A registry migration can stand up a new Harbor destination while replication jobs still push images to the old one. Manual pulls and pushes may work against the new platform, but scheduled replication continues sending artifacts to the retired registry, one project rule uses the new endpoint while another still follows the previous target, or failures begin only after the old registry or robot account is removed because replication endpoints, credentials, and project-level policies often change separately.

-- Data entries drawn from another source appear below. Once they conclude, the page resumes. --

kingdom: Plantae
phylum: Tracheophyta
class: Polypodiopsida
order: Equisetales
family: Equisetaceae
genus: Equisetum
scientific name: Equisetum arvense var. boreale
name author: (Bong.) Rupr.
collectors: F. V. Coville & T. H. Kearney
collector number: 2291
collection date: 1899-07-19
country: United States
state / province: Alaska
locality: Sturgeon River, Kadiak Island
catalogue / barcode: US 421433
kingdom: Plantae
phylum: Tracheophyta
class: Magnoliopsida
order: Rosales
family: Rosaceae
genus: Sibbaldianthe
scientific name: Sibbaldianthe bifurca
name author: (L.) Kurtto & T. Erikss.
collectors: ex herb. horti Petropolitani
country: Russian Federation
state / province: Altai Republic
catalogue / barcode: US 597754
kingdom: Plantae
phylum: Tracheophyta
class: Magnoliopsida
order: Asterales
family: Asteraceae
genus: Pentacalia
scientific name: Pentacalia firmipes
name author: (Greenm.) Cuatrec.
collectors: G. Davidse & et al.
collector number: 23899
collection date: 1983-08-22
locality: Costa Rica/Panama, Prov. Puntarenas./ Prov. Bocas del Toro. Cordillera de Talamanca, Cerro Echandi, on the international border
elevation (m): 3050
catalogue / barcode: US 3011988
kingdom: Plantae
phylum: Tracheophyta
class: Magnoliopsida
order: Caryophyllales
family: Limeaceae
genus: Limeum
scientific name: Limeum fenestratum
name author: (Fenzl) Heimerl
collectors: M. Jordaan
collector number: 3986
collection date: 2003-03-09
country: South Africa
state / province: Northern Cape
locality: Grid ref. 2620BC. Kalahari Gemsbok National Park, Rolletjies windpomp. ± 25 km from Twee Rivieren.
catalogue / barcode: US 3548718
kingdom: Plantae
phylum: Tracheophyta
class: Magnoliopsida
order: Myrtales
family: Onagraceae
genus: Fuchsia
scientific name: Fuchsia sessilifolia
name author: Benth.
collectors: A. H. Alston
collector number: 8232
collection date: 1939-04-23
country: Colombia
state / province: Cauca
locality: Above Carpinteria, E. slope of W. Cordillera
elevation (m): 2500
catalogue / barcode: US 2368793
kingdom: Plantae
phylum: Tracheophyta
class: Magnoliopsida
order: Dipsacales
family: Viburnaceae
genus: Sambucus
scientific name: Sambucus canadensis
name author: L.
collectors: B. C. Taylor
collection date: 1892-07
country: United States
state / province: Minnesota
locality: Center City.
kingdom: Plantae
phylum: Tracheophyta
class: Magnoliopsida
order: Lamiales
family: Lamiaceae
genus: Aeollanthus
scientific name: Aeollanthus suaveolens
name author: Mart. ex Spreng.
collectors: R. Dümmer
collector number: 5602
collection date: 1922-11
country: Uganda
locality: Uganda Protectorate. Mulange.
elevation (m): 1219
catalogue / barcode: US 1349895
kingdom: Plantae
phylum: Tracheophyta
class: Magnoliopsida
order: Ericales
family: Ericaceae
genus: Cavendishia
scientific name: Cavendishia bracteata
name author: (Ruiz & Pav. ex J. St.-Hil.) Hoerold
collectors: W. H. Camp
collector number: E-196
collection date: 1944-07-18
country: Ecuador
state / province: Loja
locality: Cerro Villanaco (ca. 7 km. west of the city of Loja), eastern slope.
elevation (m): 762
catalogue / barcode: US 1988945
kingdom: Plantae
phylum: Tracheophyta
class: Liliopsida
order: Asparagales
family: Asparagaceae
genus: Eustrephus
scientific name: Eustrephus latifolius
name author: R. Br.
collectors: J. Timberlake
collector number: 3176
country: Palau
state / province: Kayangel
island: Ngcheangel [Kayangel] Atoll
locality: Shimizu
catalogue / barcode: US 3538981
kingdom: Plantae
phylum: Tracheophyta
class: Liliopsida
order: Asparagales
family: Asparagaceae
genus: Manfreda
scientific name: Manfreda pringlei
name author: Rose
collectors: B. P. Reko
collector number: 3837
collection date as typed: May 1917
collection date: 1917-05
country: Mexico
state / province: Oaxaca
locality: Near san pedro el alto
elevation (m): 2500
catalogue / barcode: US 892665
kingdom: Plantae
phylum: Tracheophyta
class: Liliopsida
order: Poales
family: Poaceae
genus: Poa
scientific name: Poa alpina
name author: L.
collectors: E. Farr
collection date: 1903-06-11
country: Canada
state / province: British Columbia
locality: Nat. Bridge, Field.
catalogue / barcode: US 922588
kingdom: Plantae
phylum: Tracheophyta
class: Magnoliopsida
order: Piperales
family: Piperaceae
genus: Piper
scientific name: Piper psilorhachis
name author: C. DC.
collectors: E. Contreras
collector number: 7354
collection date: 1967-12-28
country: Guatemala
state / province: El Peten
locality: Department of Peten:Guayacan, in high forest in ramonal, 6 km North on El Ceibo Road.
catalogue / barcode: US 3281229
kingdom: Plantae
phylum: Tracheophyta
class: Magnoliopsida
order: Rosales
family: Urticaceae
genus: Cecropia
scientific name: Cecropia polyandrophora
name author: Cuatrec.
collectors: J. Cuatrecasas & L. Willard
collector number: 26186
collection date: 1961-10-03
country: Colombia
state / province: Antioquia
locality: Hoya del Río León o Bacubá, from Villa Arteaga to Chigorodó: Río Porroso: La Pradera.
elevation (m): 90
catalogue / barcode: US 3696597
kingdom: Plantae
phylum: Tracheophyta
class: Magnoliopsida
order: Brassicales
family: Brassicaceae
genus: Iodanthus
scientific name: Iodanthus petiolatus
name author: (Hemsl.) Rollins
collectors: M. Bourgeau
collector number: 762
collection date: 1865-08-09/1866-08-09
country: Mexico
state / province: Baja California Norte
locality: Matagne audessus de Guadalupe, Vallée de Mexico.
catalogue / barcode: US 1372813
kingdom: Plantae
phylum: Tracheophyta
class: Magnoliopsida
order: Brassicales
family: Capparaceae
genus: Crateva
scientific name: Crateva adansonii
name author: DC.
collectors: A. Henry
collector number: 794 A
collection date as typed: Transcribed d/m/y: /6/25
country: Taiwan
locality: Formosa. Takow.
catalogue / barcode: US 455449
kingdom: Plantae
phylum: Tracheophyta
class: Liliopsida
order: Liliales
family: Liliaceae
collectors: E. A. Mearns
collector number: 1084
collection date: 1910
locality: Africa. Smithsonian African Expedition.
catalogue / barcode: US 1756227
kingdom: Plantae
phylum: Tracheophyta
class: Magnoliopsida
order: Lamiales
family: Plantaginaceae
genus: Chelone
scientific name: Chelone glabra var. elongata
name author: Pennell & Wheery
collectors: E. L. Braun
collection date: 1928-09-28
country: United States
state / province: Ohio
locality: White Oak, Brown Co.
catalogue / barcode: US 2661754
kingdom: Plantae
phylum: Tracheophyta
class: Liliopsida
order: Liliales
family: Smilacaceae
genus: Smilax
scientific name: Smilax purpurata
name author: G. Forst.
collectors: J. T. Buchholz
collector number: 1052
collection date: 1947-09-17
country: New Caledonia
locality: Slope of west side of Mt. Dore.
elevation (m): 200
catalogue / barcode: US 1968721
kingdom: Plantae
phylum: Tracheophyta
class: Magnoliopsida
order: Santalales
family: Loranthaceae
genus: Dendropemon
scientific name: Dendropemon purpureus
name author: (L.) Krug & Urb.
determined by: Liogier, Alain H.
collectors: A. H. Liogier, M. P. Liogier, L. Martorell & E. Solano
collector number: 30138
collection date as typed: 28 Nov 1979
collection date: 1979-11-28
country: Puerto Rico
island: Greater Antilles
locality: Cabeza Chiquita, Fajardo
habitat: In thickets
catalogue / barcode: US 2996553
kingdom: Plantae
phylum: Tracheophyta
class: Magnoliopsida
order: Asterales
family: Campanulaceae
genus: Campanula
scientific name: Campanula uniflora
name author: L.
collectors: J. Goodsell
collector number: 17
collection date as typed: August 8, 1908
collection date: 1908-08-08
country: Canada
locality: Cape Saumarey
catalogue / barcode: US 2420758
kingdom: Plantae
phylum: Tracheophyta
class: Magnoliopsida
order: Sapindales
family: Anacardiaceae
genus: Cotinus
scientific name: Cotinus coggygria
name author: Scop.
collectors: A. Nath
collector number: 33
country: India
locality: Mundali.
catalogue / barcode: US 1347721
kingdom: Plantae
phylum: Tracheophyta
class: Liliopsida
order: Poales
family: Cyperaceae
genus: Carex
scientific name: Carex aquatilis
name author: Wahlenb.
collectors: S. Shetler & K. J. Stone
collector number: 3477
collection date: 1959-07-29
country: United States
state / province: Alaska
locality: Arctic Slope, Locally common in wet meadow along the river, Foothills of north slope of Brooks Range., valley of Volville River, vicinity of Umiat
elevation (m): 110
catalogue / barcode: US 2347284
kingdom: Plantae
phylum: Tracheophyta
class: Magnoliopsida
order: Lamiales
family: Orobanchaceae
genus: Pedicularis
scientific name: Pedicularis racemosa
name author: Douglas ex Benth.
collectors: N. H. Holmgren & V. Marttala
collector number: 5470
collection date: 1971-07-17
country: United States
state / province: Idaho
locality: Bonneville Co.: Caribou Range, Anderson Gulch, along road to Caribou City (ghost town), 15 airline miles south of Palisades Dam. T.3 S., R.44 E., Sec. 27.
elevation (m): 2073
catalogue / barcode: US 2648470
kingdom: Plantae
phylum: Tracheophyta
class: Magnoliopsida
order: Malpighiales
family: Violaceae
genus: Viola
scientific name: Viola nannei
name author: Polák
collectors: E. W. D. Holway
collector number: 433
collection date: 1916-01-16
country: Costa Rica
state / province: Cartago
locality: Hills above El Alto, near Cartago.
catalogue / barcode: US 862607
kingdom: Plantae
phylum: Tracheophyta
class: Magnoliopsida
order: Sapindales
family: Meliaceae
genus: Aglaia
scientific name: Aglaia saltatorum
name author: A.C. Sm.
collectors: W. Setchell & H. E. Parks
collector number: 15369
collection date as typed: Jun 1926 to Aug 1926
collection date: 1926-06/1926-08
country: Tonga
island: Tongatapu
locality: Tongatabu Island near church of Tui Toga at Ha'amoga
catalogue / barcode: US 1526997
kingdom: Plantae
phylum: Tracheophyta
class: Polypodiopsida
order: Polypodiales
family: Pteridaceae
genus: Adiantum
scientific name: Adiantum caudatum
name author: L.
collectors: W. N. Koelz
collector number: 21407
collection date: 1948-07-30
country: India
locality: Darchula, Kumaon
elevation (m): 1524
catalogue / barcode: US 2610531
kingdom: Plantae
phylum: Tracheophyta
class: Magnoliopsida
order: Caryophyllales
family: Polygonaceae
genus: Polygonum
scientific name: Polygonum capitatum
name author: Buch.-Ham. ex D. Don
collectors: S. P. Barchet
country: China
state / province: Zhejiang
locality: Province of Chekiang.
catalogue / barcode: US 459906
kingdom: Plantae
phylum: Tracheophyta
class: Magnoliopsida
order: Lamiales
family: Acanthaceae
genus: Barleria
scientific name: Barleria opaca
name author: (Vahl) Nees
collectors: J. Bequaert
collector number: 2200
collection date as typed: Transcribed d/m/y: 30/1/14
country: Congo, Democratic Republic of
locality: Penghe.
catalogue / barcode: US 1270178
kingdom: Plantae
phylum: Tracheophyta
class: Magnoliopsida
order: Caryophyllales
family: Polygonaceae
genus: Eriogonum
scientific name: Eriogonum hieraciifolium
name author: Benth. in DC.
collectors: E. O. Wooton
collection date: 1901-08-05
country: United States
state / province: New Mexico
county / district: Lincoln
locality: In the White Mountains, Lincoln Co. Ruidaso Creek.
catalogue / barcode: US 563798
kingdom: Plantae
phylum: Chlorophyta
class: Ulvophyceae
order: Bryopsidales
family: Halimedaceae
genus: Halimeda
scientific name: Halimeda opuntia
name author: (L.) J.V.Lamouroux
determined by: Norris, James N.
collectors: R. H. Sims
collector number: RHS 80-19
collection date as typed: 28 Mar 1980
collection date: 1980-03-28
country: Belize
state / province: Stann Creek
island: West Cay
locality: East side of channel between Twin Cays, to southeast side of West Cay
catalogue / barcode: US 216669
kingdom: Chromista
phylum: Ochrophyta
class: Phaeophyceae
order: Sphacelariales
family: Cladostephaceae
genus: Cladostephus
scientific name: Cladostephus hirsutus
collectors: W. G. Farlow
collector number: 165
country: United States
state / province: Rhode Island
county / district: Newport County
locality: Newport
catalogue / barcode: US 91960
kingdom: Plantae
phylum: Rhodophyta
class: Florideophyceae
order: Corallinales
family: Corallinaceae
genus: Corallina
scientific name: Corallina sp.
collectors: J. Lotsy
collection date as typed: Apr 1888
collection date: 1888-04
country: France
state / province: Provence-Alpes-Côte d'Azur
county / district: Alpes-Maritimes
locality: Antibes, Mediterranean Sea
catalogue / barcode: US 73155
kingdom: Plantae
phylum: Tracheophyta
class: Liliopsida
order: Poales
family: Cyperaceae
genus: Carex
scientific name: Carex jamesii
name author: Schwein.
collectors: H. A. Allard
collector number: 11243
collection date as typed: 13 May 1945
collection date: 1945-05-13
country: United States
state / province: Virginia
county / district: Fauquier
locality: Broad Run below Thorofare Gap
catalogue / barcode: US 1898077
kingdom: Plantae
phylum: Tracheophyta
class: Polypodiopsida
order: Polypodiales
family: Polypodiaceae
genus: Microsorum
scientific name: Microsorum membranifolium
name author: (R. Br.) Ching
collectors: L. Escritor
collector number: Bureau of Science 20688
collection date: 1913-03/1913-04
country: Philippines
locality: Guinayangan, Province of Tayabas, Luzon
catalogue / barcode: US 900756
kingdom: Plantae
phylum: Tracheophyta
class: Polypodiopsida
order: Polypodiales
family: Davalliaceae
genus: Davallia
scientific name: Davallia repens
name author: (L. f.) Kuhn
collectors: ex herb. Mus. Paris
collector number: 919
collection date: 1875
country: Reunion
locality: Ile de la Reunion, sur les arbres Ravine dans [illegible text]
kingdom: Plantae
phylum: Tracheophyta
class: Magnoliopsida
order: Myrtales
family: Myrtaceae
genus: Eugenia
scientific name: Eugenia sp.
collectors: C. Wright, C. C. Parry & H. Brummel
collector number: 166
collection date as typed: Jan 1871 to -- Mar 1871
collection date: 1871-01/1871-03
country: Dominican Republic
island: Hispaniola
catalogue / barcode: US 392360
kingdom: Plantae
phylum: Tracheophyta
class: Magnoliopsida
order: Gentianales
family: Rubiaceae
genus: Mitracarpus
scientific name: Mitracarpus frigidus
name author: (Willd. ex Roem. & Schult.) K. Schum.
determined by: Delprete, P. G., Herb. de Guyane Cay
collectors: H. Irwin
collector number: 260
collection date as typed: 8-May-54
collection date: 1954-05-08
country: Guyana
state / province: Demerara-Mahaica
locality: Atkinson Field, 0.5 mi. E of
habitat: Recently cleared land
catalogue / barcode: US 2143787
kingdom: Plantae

Treat this as a replication-target problem instead of a generic Harbor outage. Start by checking which destination endpoint an affected replication rule actually uses, because migrations often validate direct registry access first while automated replication jobs continue following older endpoint mappings.

Symptoms

  • Harbor replication still pushes images to the old registry after migration
  • The new registry is healthy, but replicated artifacts still land on the retired destination
  • One project or replication rule uses the new registry while another still uses the previous one
  • Replication failures begin only after the old registry, robot account, or certificate is removed
  • The new Harbor environment exists, but migrated replication jobs never target it consistently
  • The issue started after moving Harbor instances, registry endpoints, replication policies, or credential management

Common Causes

  • The replication endpoint still references the old Harbor or external registry URL
  • A robot account or credential entry was rotated, but the replication destination itself was not updated
  • Project-level replication rules or filters were recreated on one project but not another
  • A configuration export, Terraform run, or bootstrap process restored the earlier endpoint mapping
  • One replication policy was updated while another still points to the retired registry
  • Validation confirmed the new registry accepted manual pushes but did not verify where scheduled replication actually sent artifacts

Step-by-Step Fix

  1. Capture one affected replication job and record the source project, destination endpoint, credential object, and rule or policy it actually uses, because the live replication path determines where images really land.
  2. Compare that active replication path with the intended post-migration registry design, because one stale destination mapping can keep artifact flows tied to the retired registry.
  3. Review Harbor replication endpoints, robot credentials, project rules, filters, and automation templates for references to the old registry, because Harbor replication depends on both endpoint objects and policy-level routing.
  4. Check each project, replication rule, and schedule separately if behavior differs, because migrations often update one image path while another still targets the previous destination.
  5. Update the authoritative destination endpoint and replication policy so affected jobs use the intended registry, because creating the new Harbor environment alone does not retarget existing replication tasks.
  6. Trigger a controlled replication run and confirm the intended destination registry receives the artifact, because successful manual registry access does not prove the right automated target handled replication.
  7. Verify the old registry no longer receives replicated images from migrated Harbor jobs, because split artifact paths can remain hidden while both endpoints stay reachable.
  8. Review robot permissions, TLS trust, project naming, and retention interactions if replication still fails, because the destination can be correct while authorization or artifact policy still blocks the new path.
  9. Document which team owns replication endpoints, credentials, and migration validation so future Harbor cutovers verify the actual runtime destination before retiring the previous registry.